→ Aim of the exercise: Could you copy out all of the records below word for word, leaving the pictures out?

→ Available records:
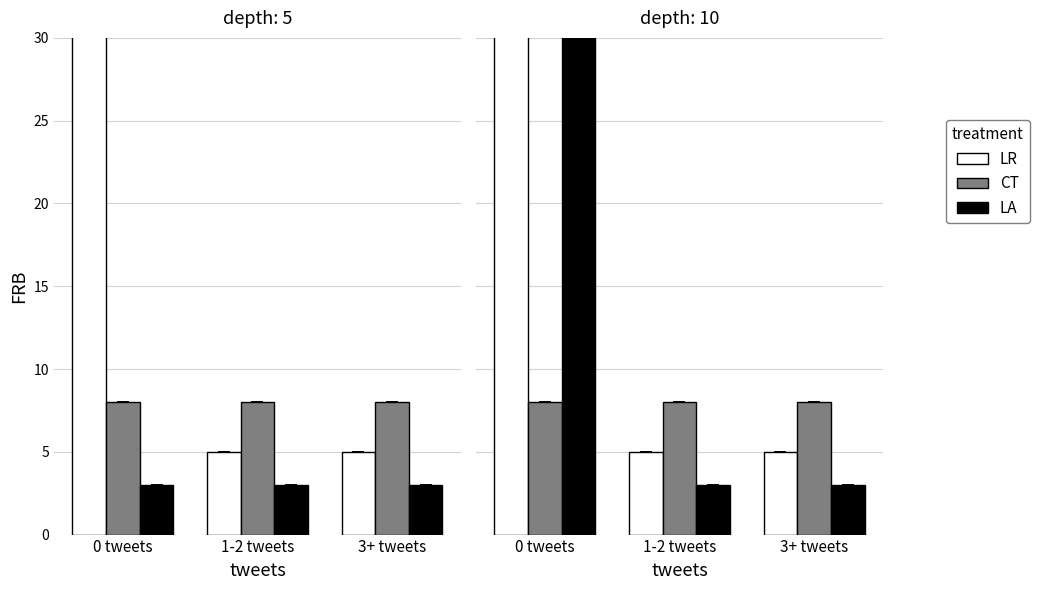

List the series in order of their peak value, highest first.

LR, LA, CT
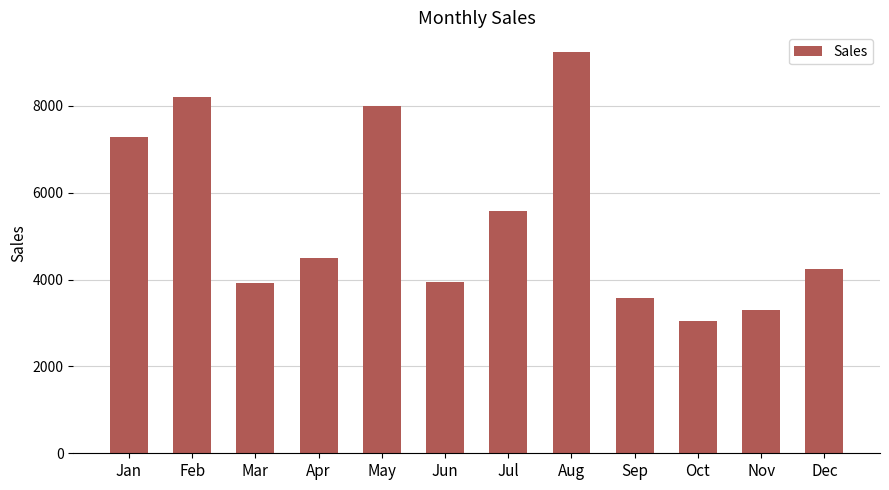

What value does the data have at Jul, to the nearest 100?

5600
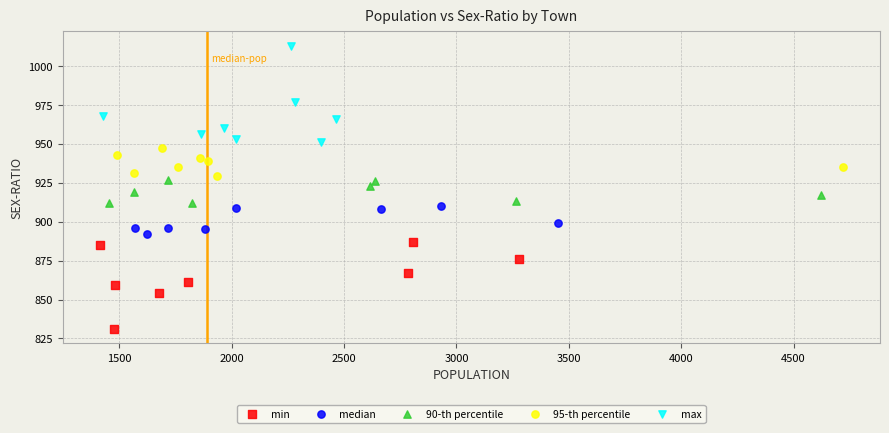

Which series reaches the minimum Y coordinate?

min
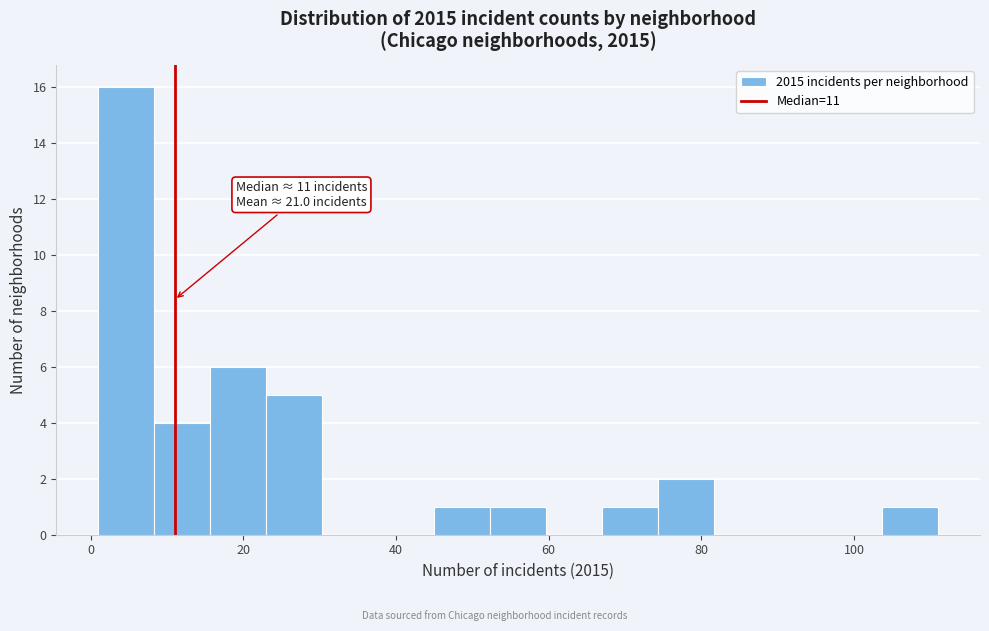

Around what value on the x-axis is the tallest bar? Give the approximate position of its centre, as read against the axis.

4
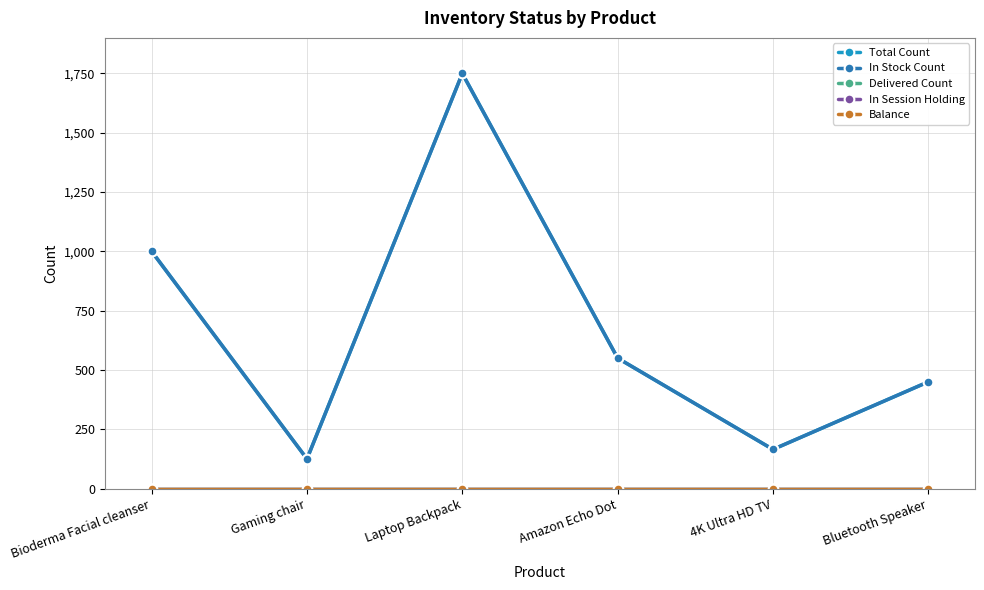

What is the sum of all In Stock Count values?

4040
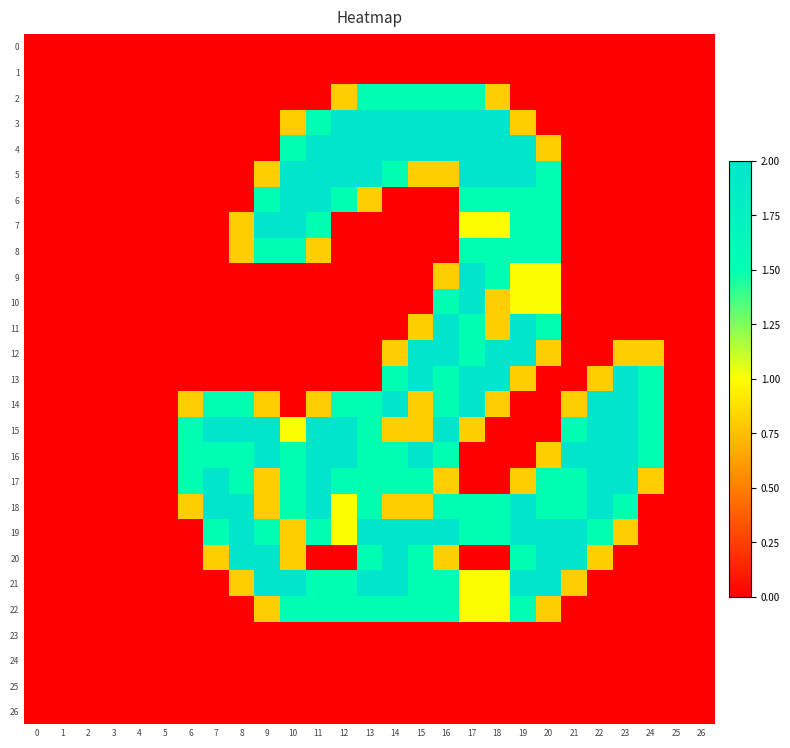

At which category is the sum across all series the highest?

17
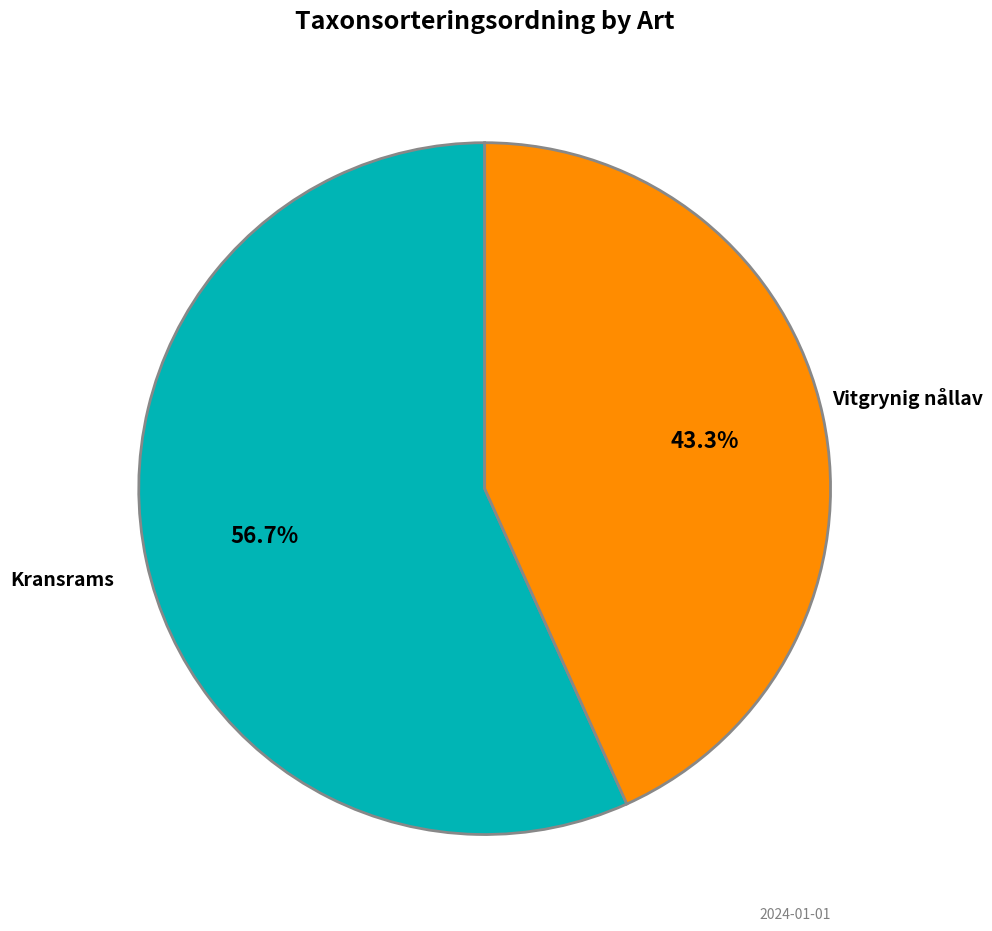

Is there a majority slice in this chart?

Yes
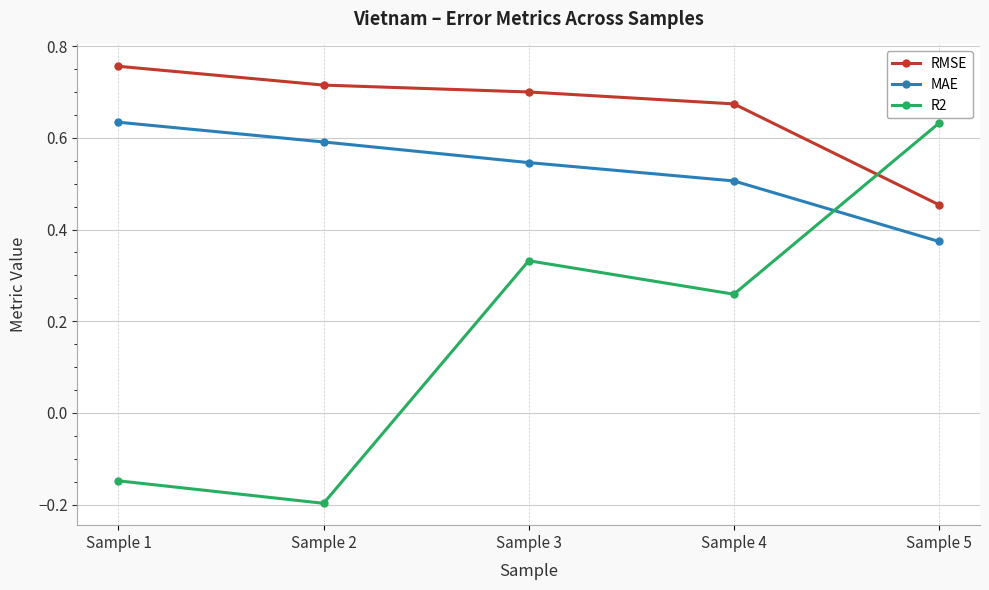

At which category is the sum across all series the highest?

Sample 3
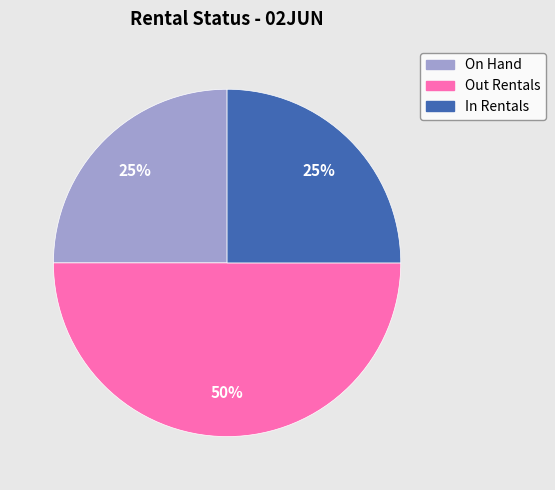

To the nearest percent, what is the difference between the largest and smallest slice percentages?

25%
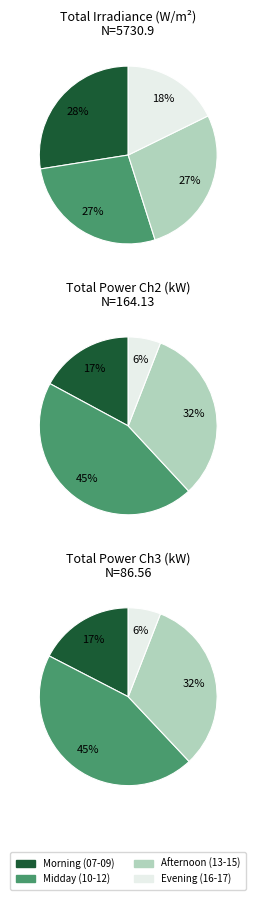

Is 09 the majority of the pie?

No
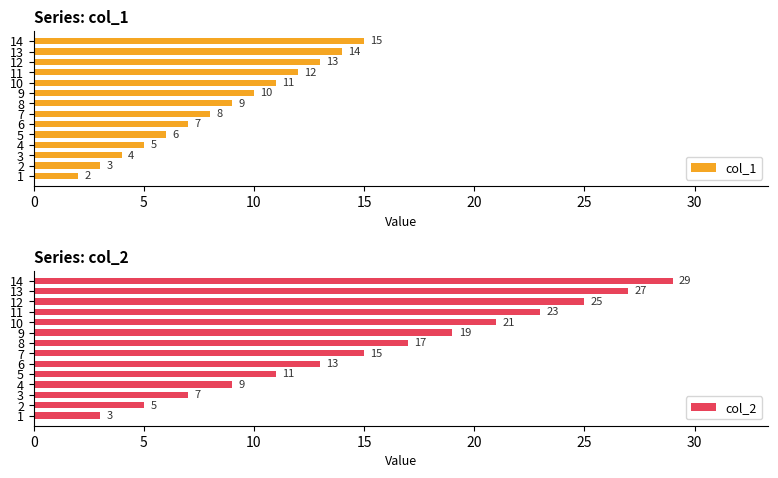

How many groups of bars are there?

14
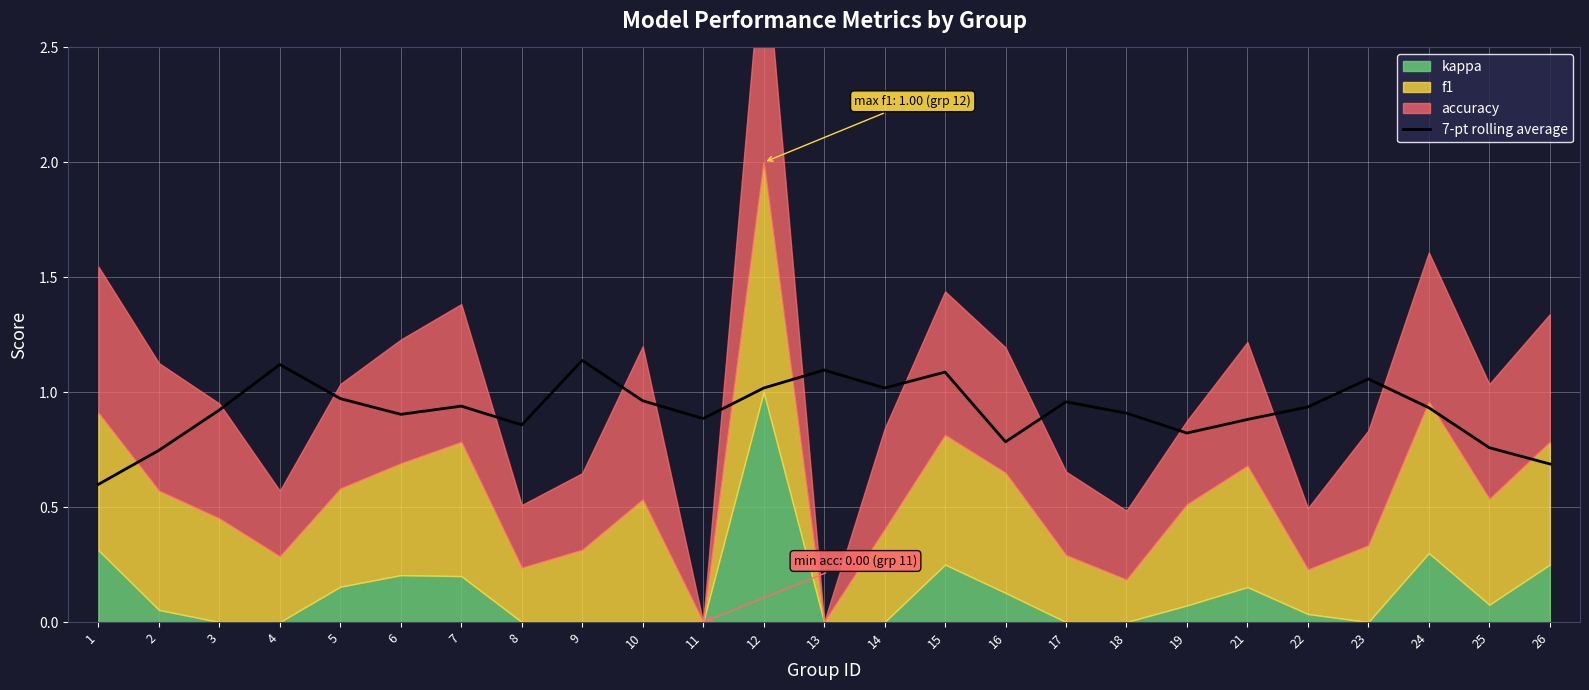

Which has a higher value, 2 or 13?

13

→ Exercise solution:
List the series in order of their peak value, highest first.

LR, LA, CT

What value does the data have at Jul, to the nearest 100?

5600

Which series reaches the minimum Y coordinate?

min

Around what value on the x-axis is the tallest bar? Give the approximate position of its centre, as read against the axis.

4

What is the sum of all In Stock Count values?

4040

At which category is the sum across all series the highest?

17

Is there a majority slice in this chart?

Yes

At which category is the sum across all series the highest?

Sample 3

To the nearest percent, what is the difference between the largest and smallest slice percentages?

25%

Is 09 the majority of the pie?

No

How many groups of bars are there?

14

Which has a higher value, 2 or 13?

13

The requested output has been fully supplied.